• **Task objective**: Reproduce each line from the records that holds "view".

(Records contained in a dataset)

........

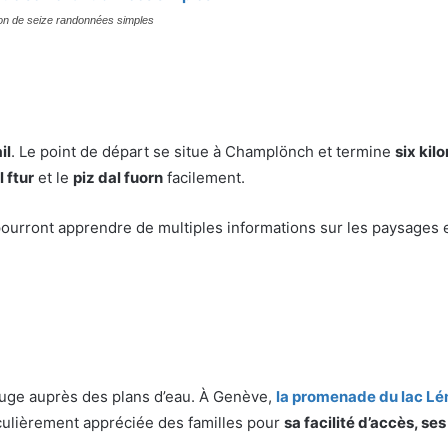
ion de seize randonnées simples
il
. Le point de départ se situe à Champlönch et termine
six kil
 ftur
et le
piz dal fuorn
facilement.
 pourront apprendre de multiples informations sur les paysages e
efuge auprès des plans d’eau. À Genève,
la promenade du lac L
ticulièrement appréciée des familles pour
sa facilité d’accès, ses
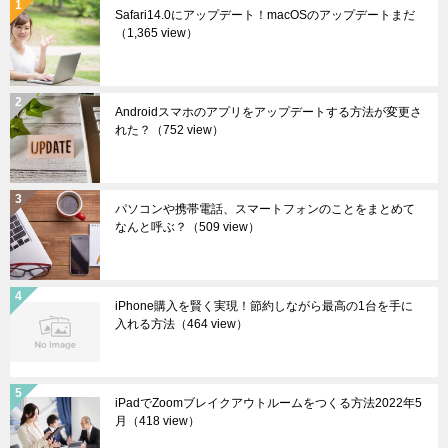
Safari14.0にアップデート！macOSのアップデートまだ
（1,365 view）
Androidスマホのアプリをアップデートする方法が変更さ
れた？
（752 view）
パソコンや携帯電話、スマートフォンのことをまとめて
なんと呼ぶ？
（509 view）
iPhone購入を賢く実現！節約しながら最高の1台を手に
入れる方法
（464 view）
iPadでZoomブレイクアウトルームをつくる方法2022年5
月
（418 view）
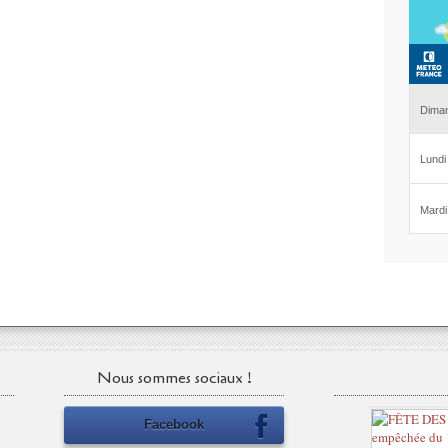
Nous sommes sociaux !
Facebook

........

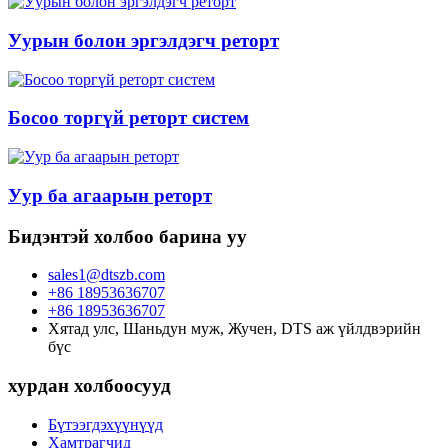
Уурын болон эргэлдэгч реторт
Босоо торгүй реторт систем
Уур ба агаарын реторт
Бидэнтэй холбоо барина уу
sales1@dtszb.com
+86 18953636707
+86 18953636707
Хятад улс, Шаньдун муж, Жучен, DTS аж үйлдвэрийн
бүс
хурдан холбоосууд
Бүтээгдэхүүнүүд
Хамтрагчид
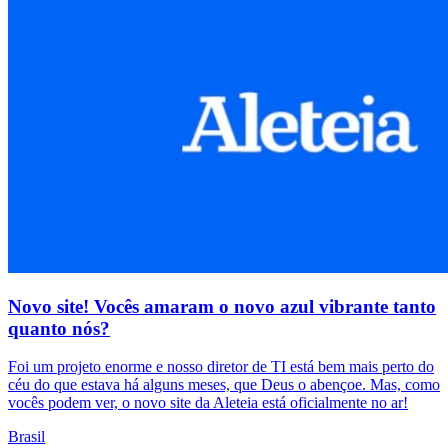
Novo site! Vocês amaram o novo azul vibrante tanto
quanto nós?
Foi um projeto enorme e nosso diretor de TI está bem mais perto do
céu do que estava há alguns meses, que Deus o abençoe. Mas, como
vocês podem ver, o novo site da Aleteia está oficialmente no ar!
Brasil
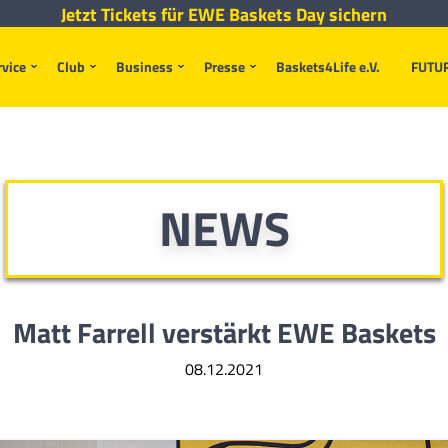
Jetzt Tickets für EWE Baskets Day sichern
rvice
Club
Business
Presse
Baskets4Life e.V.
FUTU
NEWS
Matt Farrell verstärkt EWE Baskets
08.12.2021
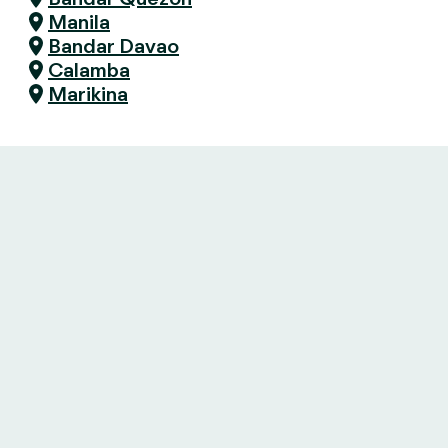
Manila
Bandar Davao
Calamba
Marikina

........

• **Written reply**:
（1,365 view）
（752 view）
（509 view）
（464 view）
（418 view）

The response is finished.